> [Description of the task]: All entries are to be copied verbatim, while the pictures stay out.

> [Supplied entries]:
[Start of Attachment]

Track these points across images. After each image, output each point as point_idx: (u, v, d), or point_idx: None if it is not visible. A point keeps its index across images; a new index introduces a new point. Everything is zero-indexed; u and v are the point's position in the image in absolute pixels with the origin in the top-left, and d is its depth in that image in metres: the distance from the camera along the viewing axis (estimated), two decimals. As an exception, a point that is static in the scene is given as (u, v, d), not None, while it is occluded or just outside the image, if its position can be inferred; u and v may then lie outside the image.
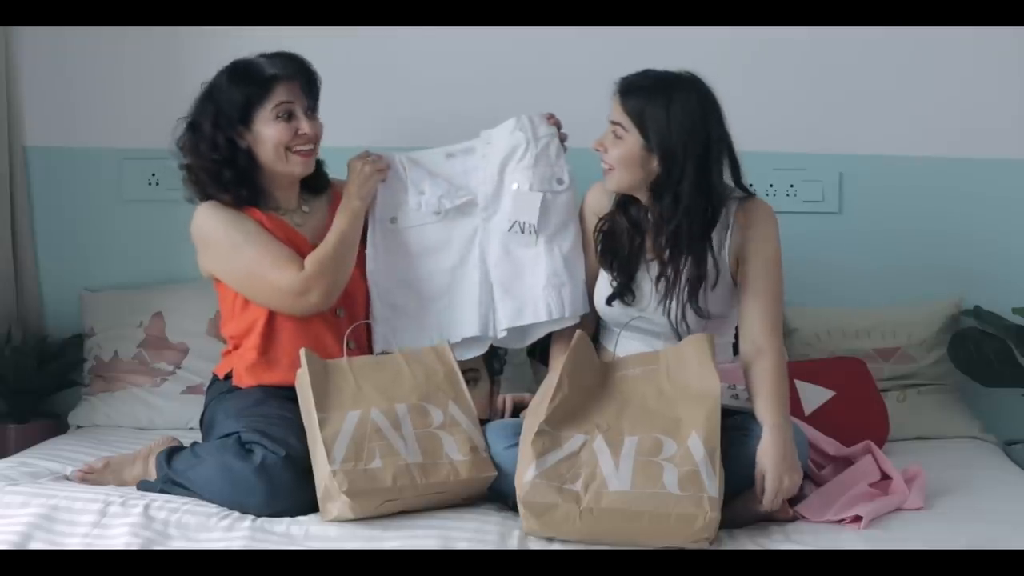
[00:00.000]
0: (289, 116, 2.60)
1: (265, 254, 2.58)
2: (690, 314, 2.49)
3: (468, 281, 2.67)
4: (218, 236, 2.61)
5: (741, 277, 2.52)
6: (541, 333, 2.66)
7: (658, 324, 2.54)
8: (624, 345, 2.54)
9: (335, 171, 2.78)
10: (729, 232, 2.51)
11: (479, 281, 2.66)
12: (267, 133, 2.59)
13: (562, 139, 2.67)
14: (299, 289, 2.56)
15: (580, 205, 2.68)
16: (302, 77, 2.63)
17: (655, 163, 2.46)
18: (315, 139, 2.64)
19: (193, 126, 2.62)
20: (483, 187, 2.67)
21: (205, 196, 2.64)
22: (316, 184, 2.74)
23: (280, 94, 2.58)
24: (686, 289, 2.49)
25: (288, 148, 2.60)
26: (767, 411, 2.37)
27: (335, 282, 2.59)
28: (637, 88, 2.48)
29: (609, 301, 2.57)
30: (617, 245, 2.58)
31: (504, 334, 2.66)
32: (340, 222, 2.62)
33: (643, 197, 2.54)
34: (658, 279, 2.51)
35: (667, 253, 2.49)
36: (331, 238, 2.61)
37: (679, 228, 2.46)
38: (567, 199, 2.64)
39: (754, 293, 2.49)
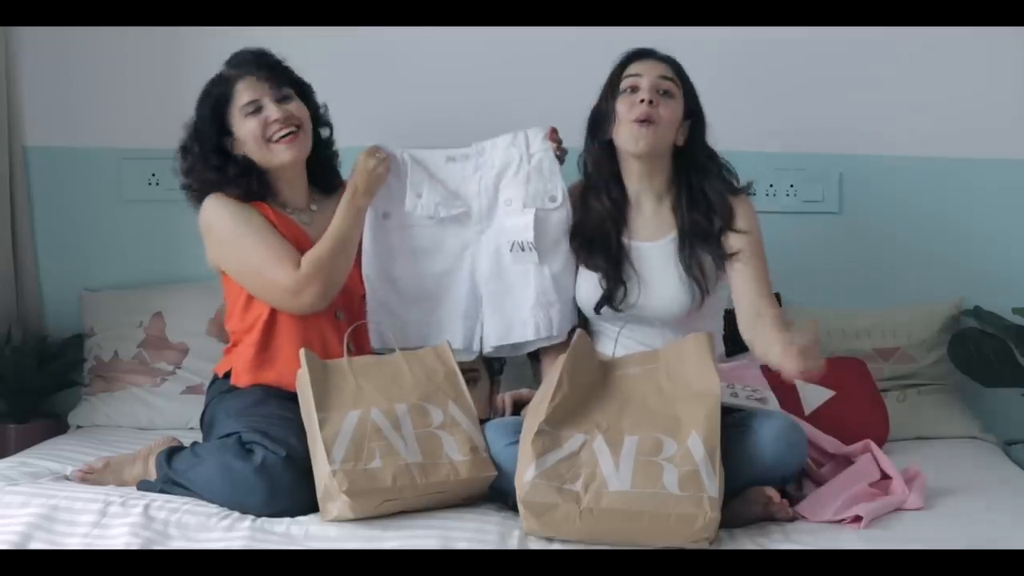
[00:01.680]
0: (257, 110, 2.61)
1: (265, 249, 2.58)
2: (703, 259, 2.57)
3: (456, 291, 2.66)
4: (223, 226, 2.62)
5: (731, 259, 2.57)
6: (531, 348, 2.67)
7: (647, 308, 2.56)
8: (620, 341, 2.56)
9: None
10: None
11: (466, 295, 2.66)
12: (242, 132, 2.62)
13: (561, 155, 2.67)
14: (293, 288, 2.56)
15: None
16: (260, 70, 2.63)
17: (683, 129, 2.62)
18: (291, 120, 2.63)
19: (184, 150, 2.67)
20: (477, 200, 2.67)
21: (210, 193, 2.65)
22: (327, 183, 2.74)
23: (242, 94, 2.61)
24: (706, 223, 2.58)
25: (267, 139, 2.61)
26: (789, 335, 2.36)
27: (330, 283, 2.58)
28: (669, 57, 2.65)
29: (598, 309, 2.61)
30: (599, 238, 2.62)
31: (492, 350, 2.66)
32: (340, 220, 2.61)
33: (648, 164, 2.62)
34: (687, 219, 2.60)
35: (691, 199, 2.62)
36: (329, 237, 2.59)
37: (712, 175, 2.63)
38: (560, 217, 2.63)
39: (744, 265, 2.55)
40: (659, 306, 2.57)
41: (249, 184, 2.63)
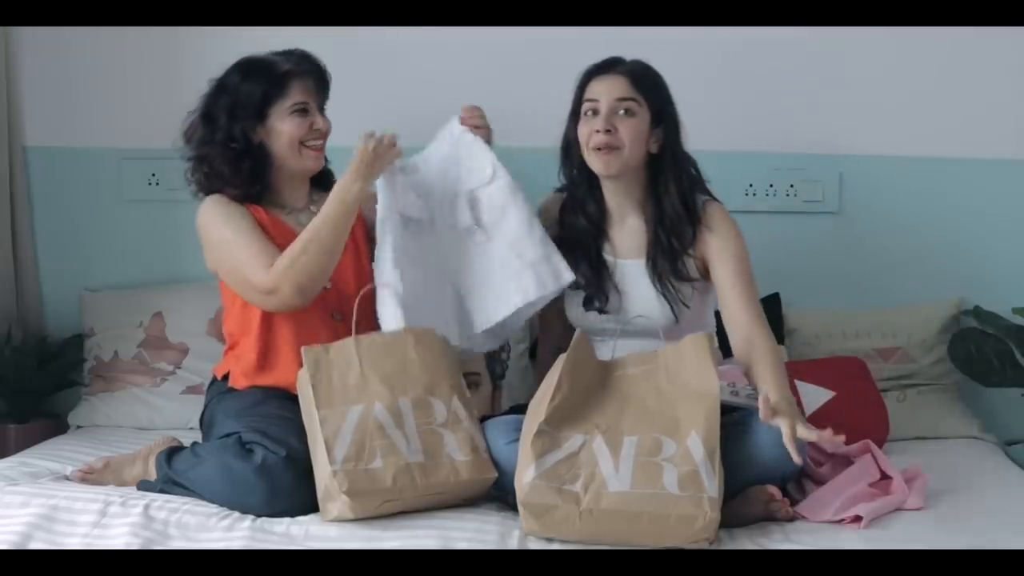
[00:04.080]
0: (304, 112, 2.62)
1: (248, 250, 2.56)
2: (673, 276, 2.56)
3: (440, 295, 2.62)
4: (214, 230, 2.62)
5: (716, 278, 2.55)
6: (519, 322, 2.64)
7: (629, 322, 2.55)
8: (605, 351, 2.55)
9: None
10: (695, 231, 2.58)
11: (451, 297, 2.62)
12: (282, 128, 2.61)
13: (485, 133, 2.64)
14: (267, 287, 2.52)
15: (538, 212, 2.69)
16: (315, 75, 2.67)
17: (655, 137, 2.57)
18: (327, 135, 2.67)
19: (207, 117, 2.63)
20: (430, 202, 2.63)
21: (211, 189, 2.65)
22: (324, 182, 2.73)
23: (296, 93, 2.62)
24: (673, 242, 2.56)
25: (302, 143, 2.63)
26: (775, 391, 2.34)
27: (304, 280, 2.50)
28: (631, 66, 2.59)
29: (585, 305, 2.61)
30: (580, 251, 2.62)
31: (482, 339, 2.63)
32: (327, 208, 2.53)
33: (623, 181, 2.59)
34: (654, 236, 2.58)
35: (659, 214, 2.59)
36: (305, 231, 2.53)
37: (679, 184, 2.58)
38: (496, 189, 2.60)
39: (732, 288, 2.52)
40: (640, 321, 2.55)
41: (251, 188, 2.62)
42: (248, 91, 2.60)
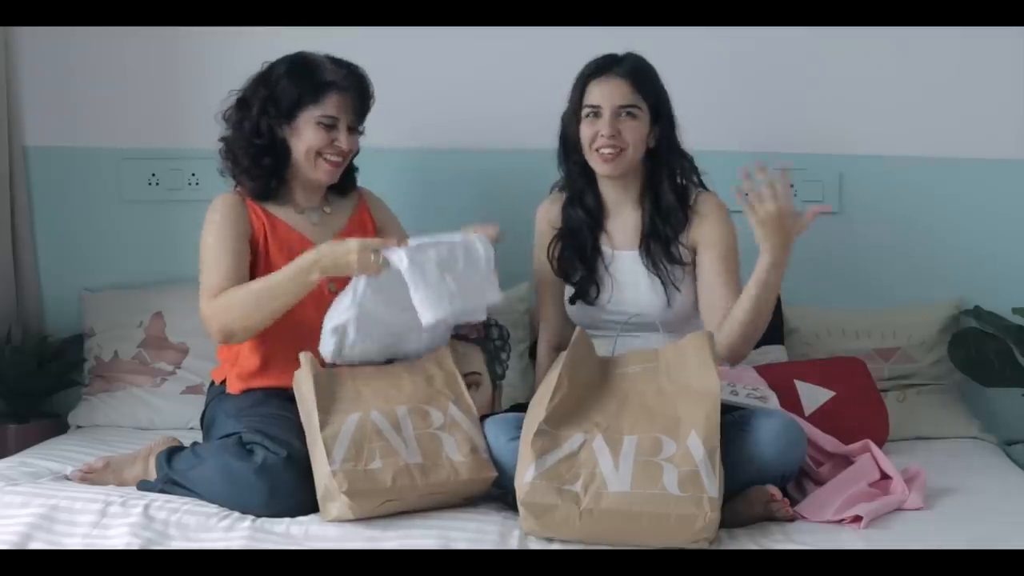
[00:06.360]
0: (331, 127, 2.61)
1: (211, 267, 2.55)
2: (665, 259, 2.61)
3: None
4: (206, 229, 2.62)
5: (700, 263, 2.62)
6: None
7: (621, 312, 2.58)
8: (601, 345, 2.56)
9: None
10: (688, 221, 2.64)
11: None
12: (305, 135, 2.62)
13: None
14: (202, 312, 2.54)
15: (535, 221, 2.76)
16: (356, 92, 2.65)
17: (654, 133, 2.63)
18: (348, 154, 2.67)
19: (242, 103, 2.65)
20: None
21: (235, 174, 2.67)
22: (342, 187, 2.74)
23: (330, 106, 2.61)
24: (667, 230, 2.62)
25: (319, 154, 2.63)
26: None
27: (237, 328, 2.49)
28: (629, 66, 2.62)
29: (572, 300, 2.66)
30: (578, 243, 2.67)
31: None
32: (282, 279, 2.46)
33: (622, 179, 2.64)
34: (649, 224, 2.64)
35: (655, 205, 2.65)
36: (256, 286, 2.49)
37: (674, 175, 2.64)
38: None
39: (715, 271, 2.59)
40: (631, 309, 2.59)
41: (267, 183, 2.65)
42: (285, 89, 2.62)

[End of Attachment]

> [Answer to the exercise]:
Track these points across images. After each image, output each point as point_idx: (u, v, d), or point_idx: None if it is not visible. A point keeps its index across images; a new index introduces a new point. Everything is zero-indexed; u and v are the point's position in the image in absolute pixels with the origin in the top-left, and d is its depth in that image in metres: the distance from the camera along the viewing axis (estimated), two decimals. As an exception, a point that is static in the scene is given as (u, v, d), not None, while it is occluded or just outside the image, if its position can be inferred; u and v may then lie outside the image.
[00:00.000]
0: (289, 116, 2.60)
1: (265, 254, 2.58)
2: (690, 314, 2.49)
3: (468, 281, 2.67)
4: (218, 236, 2.61)
5: (741, 277, 2.52)
6: (541, 333, 2.66)
7: (658, 324, 2.54)
8: (624, 345, 2.54)
9: (335, 171, 2.78)
10: (729, 232, 2.51)
11: (479, 281, 2.66)
12: (267, 133, 2.59)
13: (562, 139, 2.67)
14: (299, 289, 2.56)
15: (580, 205, 2.68)
16: (302, 77, 2.63)
17: (655, 163, 2.46)
18: (315, 139, 2.64)
19: (193, 126, 2.62)
20: (483, 187, 2.67)
21: (205, 196, 2.64)
22: (316, 184, 2.74)
23: (280, 94, 2.58)
24: (686, 289, 2.49)
25: (288, 148, 2.60)
26: (767, 411, 2.37)
27: (335, 282, 2.59)
28: (637, 88, 2.48)
29: (609, 301, 2.57)
30: (617, 245, 2.58)
31: (504, 334, 2.66)
32: (340, 222, 2.62)
33: (643, 197, 2.54)
34: (658, 279, 2.51)
35: (667, 253, 2.49)
36: (331, 238, 2.61)
37: (679, 228, 2.46)
38: (567, 199, 2.64)
39: (754, 293, 2.49)
[00:01.680]
0: (257, 110, 2.61)
1: (265, 249, 2.58)
2: (703, 259, 2.57)
3: (456, 291, 2.66)
4: (223, 226, 2.62)
5: (731, 259, 2.57)
6: (531, 348, 2.67)
7: (647, 308, 2.56)
8: (620, 341, 2.56)
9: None
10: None
11: (466, 295, 2.66)
12: (242, 132, 2.62)
13: (561, 155, 2.67)
14: (293, 288, 2.56)
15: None
16: (260, 70, 2.63)
17: (683, 129, 2.62)
18: (291, 120, 2.63)
19: (184, 150, 2.67)
20: (477, 200, 2.67)
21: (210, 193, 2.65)
22: (327, 183, 2.74)
23: (242, 94, 2.61)
24: (706, 223, 2.58)
25: (267, 139, 2.61)
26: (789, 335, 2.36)
27: (330, 283, 2.58)
28: (669, 57, 2.65)
29: (598, 309, 2.61)
30: (599, 238, 2.62)
31: (492, 350, 2.66)
32: (340, 220, 2.61)
33: (648, 164, 2.62)
34: (687, 219, 2.60)
35: (691, 199, 2.62)
36: (329, 237, 2.59)
37: (712, 175, 2.63)
38: (560, 217, 2.63)
39: (744, 265, 2.55)
40: (659, 306, 2.57)
41: (249, 184, 2.63)
[00:04.080]
0: (304, 112, 2.62)
1: (248, 250, 2.56)
2: (673, 276, 2.56)
3: (440, 295, 2.62)
4: (214, 230, 2.62)
5: (716, 278, 2.55)
6: (519, 322, 2.64)
7: (629, 322, 2.55)
8: (605, 351, 2.55)
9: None
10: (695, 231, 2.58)
11: (451, 297, 2.62)
12: (282, 128, 2.61)
13: (485, 133, 2.64)
14: (267, 287, 2.52)
15: (538, 212, 2.69)
16: (315, 75, 2.67)
17: (655, 137, 2.57)
18: (327, 135, 2.67)
19: (207, 117, 2.63)
20: (430, 202, 2.63)
21: (211, 189, 2.65)
22: (324, 182, 2.73)
23: (296, 93, 2.62)
24: (673, 242, 2.56)
25: (302, 143, 2.63)
26: (775, 391, 2.34)
27: (304, 280, 2.50)
28: (631, 66, 2.59)
29: (585, 305, 2.61)
30: (580, 251, 2.62)
31: (482, 339, 2.63)
32: (327, 208, 2.53)
33: (623, 181, 2.59)
34: (654, 236, 2.58)
35: (659, 214, 2.59)
36: (305, 231, 2.53)
37: (679, 184, 2.58)
38: (496, 189, 2.60)
39: (732, 288, 2.52)
40: (640, 321, 2.55)
41: (251, 188, 2.62)
42: (248, 91, 2.60)
[00:06.360]
0: (331, 127, 2.61)
1: (211, 267, 2.55)
2: (665, 259, 2.61)
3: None
4: (206, 229, 2.62)
5: (700, 263, 2.62)
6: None
7: (621, 312, 2.58)
8: (601, 345, 2.56)
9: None
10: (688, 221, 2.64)
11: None
12: (305, 135, 2.62)
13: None
14: (202, 312, 2.54)
15: (535, 221, 2.76)
16: (356, 92, 2.65)
17: (654, 133, 2.63)
18: (348, 154, 2.67)
19: (242, 103, 2.65)
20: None
21: (235, 174, 2.67)
22: (342, 187, 2.74)
23: (330, 106, 2.61)
24: (667, 230, 2.62)
25: (319, 154, 2.63)
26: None
27: (237, 328, 2.49)
28: (629, 66, 2.62)
29: (572, 300, 2.66)
30: (578, 243, 2.67)
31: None
32: (282, 279, 2.46)
33: (622, 179, 2.64)
34: (649, 224, 2.64)
35: (655, 205, 2.65)
36: (256, 286, 2.49)
37: (674, 175, 2.64)
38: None
39: (715, 271, 2.59)
40: (631, 309, 2.59)
41: (267, 183, 2.65)
42: (285, 89, 2.62)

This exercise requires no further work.